TO BE DONE:
a - Using the film review below, explain in one to three sentences why Sam Bicke hopes to start an automobile tire delivery business.
b - According to the film review below, which actress plays Bicke's ex-wife Maria?

____ SELECTED TEXT

The inspiration for 'Taxi Driver' becomes a pale shadow of it in 'The Assassination of Richard Nixon'

By Richard von Busack

Baltimore's Samuel Byck would seem to be the model for would-be assassin Travis Bickle of Taxi Driver. Is it Byck's failure even to become an assassin that gives his story a wistfulness lacking in the similarly tragic life of Lee Harvey Oswald? The fictionalized version of Byck's life, The Assassination of Richard Nixon, stars Sean Penn as "Samuel Bicke," a Baltimore character who put together an elaborate plot to kill Richard Nixon.

Bicke is played by Penn in the actor's patented insignificant-shrimp mode, with a sad little mustache, moony eyes and a wardrobe containing few natural fibers. Bicke's 1974 is spent working for a physically massive businessman, a fleshy, greasily affable, manipulative office furniture store owner. The boss (Jack Thompson) is called Jack Jones, like the oleaginous sub-Bobby Darin singer who had a '60s hit called "Wives and Lovers"; the tune, as I recall it, advised housewives to fake orgasms. Bicke's tormented by this sleazy boss, who chortles over President Nixon's corruption. He admires Nixon as a great salesman who suckered the nation twice. To escape Jack Jones, Sam hopes to start an automobile tire delivery business with his mechanic chum Bonny (Don Cheadle). He's also trying, hopelessly, to win his ex-wife Maria back (she's played by Naomi Watts, dyed brunette).

________
____ DATA LINES

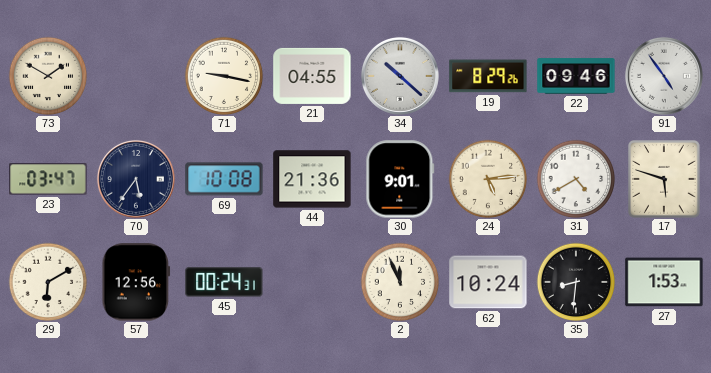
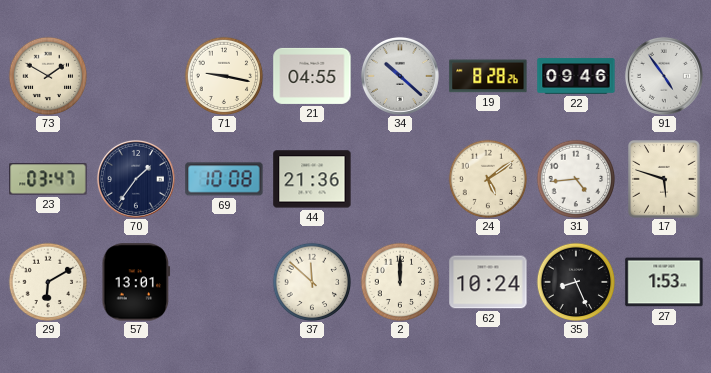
19: 8:29 -> 8:28
70: 5:36 -> 1:36
30: 9:01 -> none
24: 5:14 -> 5:09
31: 4:40 -> 4:44
57: 12:56 -> 13:01
45: 00:24 -> none
37: none -> 11:52
2: 11:56 -> 12:00
35: 8:31 -> 8:26
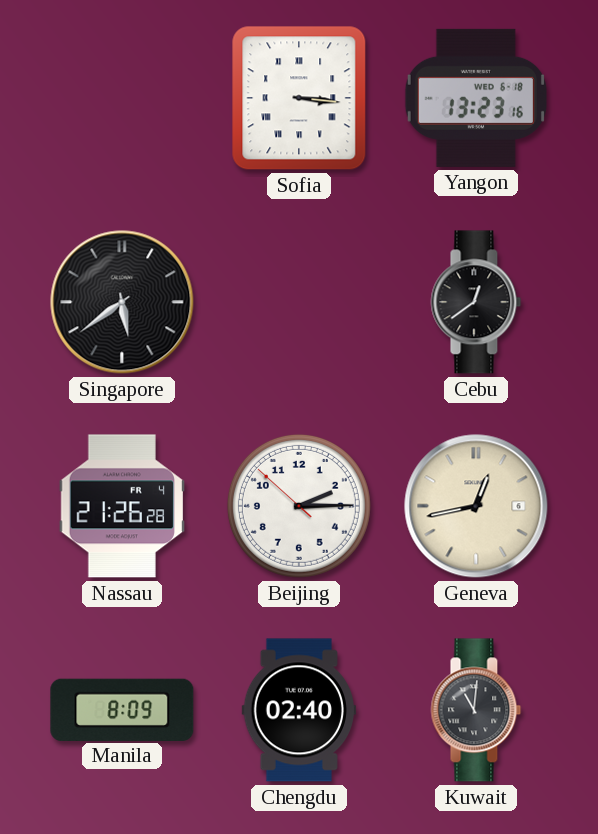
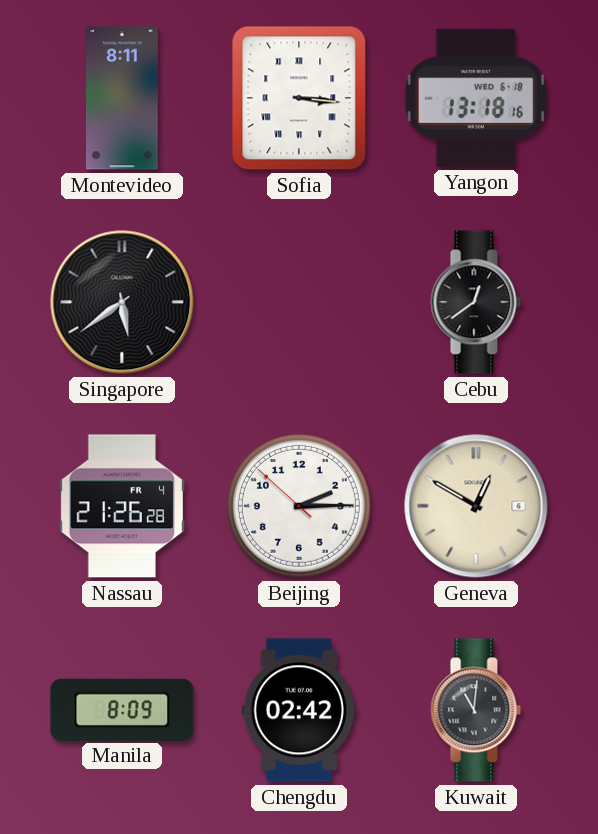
Montevideo: none -> 8:11
Yangon: 13:23 -> 13:18
Geneva: 12:43 -> 12:50
Chengdu: 02:40 -> 02:42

________

ANSWERS PER TASK:
a - Bicke wants to escape his boss, Jack Jones, a sleazy and manipulative office furniture store owner who torments him. He hopes the tire delivery business, which he plans to start with his mechanic friend Bonny, will free him from that job.

b - Naomi Watts